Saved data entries
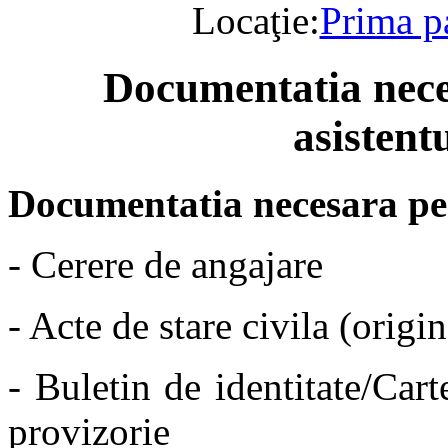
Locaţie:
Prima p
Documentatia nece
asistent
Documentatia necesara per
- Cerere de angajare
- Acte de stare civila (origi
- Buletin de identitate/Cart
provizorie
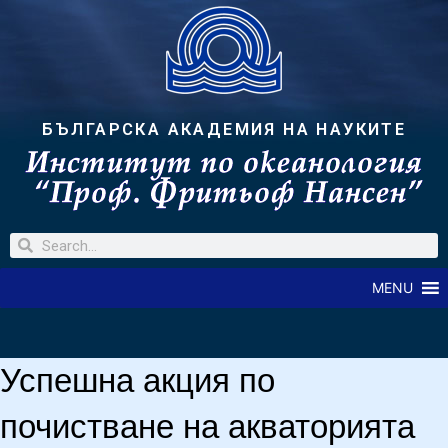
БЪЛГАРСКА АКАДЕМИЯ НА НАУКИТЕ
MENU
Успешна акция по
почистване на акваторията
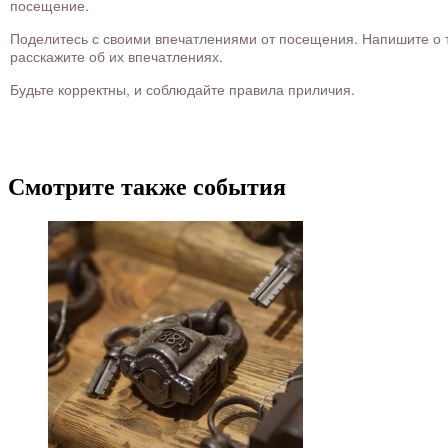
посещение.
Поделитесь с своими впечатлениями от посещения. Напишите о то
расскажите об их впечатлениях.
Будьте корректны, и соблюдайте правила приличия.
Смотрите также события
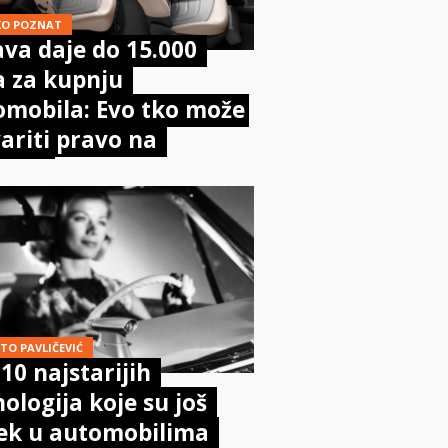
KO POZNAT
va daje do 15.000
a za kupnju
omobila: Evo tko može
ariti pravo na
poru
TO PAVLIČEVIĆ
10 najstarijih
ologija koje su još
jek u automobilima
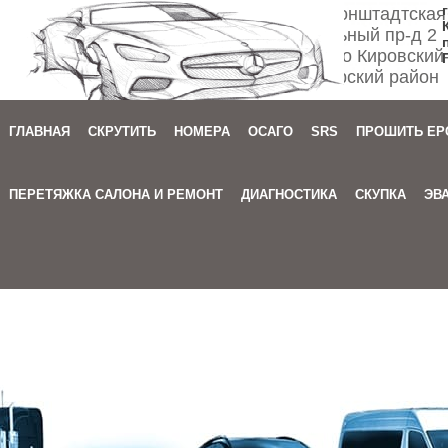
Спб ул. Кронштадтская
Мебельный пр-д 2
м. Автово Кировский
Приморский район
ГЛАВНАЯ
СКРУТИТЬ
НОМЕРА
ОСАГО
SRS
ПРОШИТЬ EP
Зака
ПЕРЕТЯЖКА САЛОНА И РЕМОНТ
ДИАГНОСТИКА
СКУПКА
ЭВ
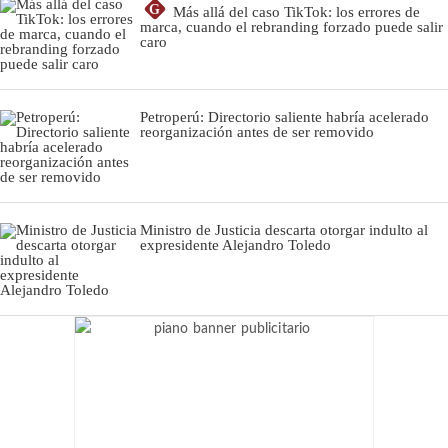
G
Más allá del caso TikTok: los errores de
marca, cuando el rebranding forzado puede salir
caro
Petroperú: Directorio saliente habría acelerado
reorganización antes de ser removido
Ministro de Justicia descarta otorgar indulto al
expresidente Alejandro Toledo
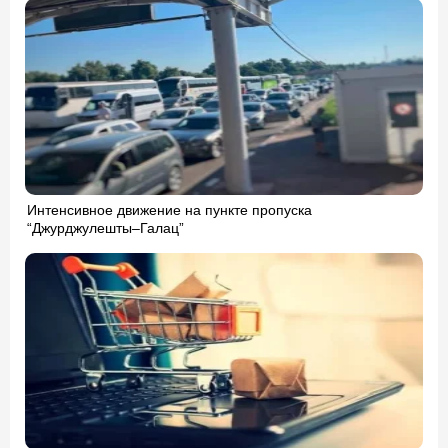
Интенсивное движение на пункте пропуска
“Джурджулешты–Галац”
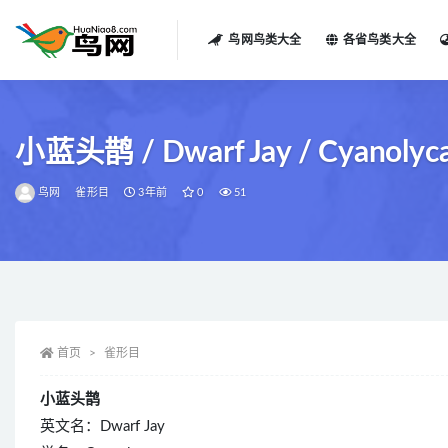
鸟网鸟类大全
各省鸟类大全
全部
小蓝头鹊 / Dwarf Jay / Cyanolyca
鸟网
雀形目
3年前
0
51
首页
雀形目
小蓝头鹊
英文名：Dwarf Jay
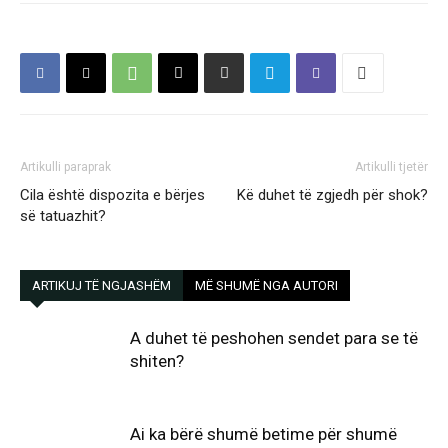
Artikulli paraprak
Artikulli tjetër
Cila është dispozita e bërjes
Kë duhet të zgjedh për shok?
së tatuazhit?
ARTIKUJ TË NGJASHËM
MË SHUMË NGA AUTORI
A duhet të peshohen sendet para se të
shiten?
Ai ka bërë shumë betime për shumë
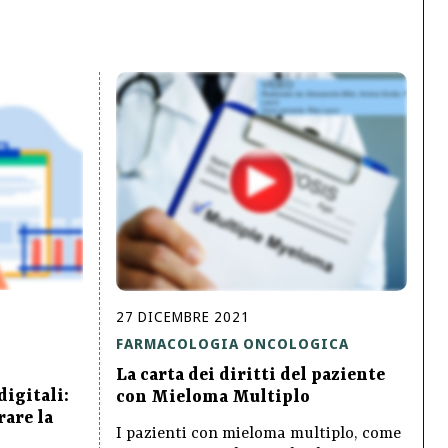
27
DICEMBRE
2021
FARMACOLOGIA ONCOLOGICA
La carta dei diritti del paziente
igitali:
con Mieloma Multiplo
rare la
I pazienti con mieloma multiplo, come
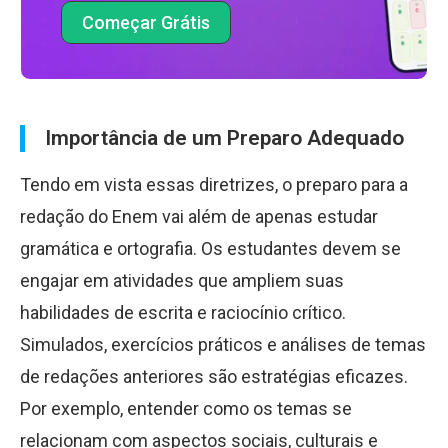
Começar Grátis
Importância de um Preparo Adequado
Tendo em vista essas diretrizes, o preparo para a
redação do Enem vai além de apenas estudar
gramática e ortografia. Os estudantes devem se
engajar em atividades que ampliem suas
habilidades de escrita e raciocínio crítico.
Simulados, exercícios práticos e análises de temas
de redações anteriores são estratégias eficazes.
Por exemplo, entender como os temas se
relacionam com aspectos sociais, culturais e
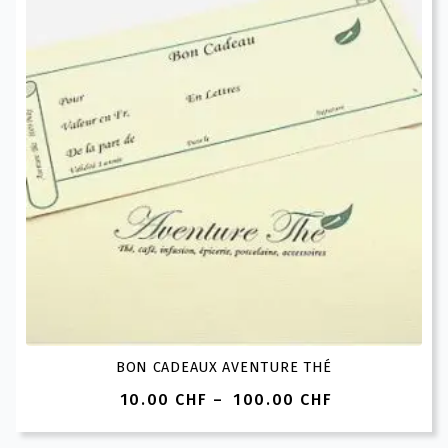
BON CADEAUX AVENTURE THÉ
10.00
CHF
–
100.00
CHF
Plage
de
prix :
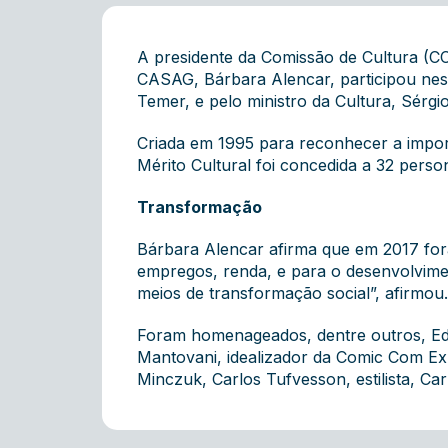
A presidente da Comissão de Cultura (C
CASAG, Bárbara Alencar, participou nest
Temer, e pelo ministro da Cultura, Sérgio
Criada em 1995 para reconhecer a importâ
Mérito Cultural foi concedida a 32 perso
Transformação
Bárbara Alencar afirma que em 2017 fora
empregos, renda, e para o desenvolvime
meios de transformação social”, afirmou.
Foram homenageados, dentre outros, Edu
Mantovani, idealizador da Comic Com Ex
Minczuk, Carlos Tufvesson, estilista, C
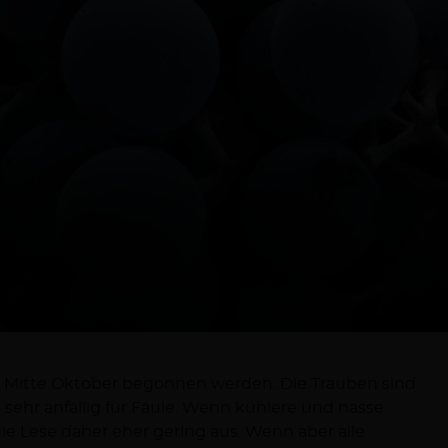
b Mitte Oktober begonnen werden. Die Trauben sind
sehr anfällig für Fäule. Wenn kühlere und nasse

» **Task requirements**
Starting at the line containing "BON CADEAUX AVENTURE THÉ" and stopping at the line containing "Mantovani, idealizador da Comic Com Ex", output every line above exactly, both ends included, with pictures omitted.

» **Result of the task**
BON CADEAUX AVENTURE THÉ
10.00
CHF
–
100.00
CHF
Plage
de
prix :
A presidente da Comissão de Cultura (C
CASAG, Bárbara Alencar, participou nest
Temer, e pelo ministro da Cultura, Sérgio
Criada em 1995 para reconhecer a importâ
Mérito Cultural foi concedida a 32 perso
Transformação
Bárbara Alencar afirma que em 2017 fora
empregos, renda, e para o desenvolvime
meios de transformação social”, afirmou.
Foram homenageados, dentre outros, Edu
Mantovani, idealizador da Comic Com Ex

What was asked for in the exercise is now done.